═════ RECORD SET

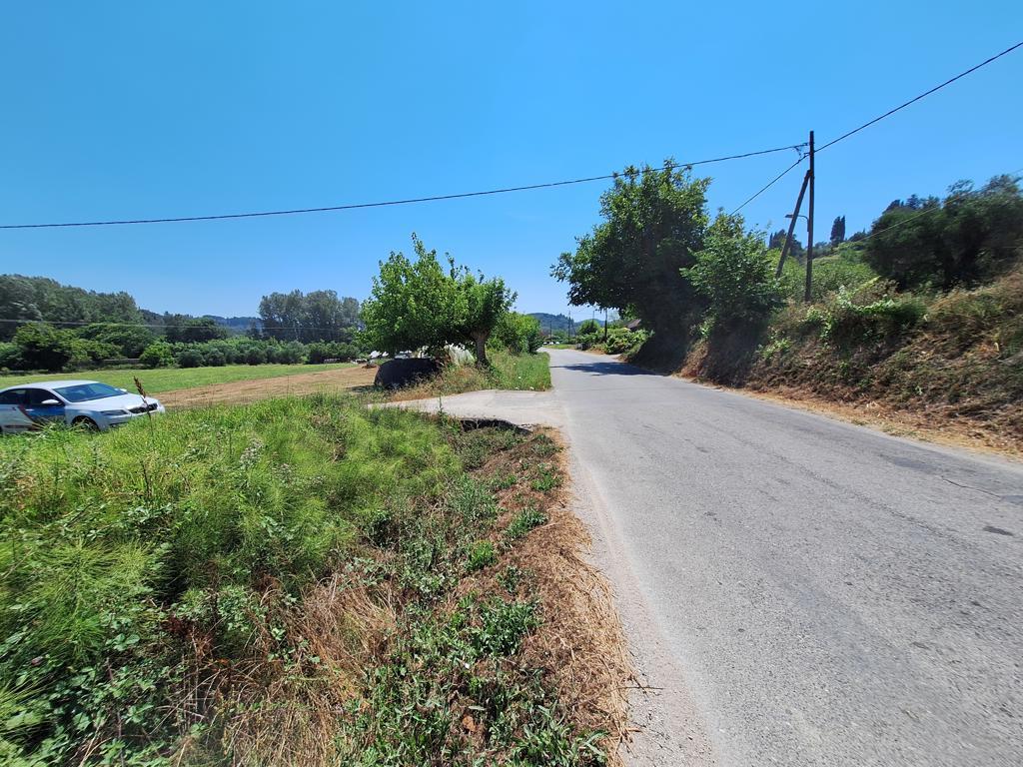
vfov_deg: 89.9
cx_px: 512
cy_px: 384
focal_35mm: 13
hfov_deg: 106.2
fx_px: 384
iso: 40
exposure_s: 1/1675
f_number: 2.2
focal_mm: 1.74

══════════

JOB ITEM
All entries must be output exactly as they stand, and every picture must be left out.

ANSWER FOR THIS EXERCISE
vfov_deg: 89.9
cx_px: 512
cy_px: 384
focal_35mm: 13
hfov_deg: 106.2
fx_px: 384
iso: 40
exposure_s: 1/1675
f_number: 2.2
focal_mm: 1.74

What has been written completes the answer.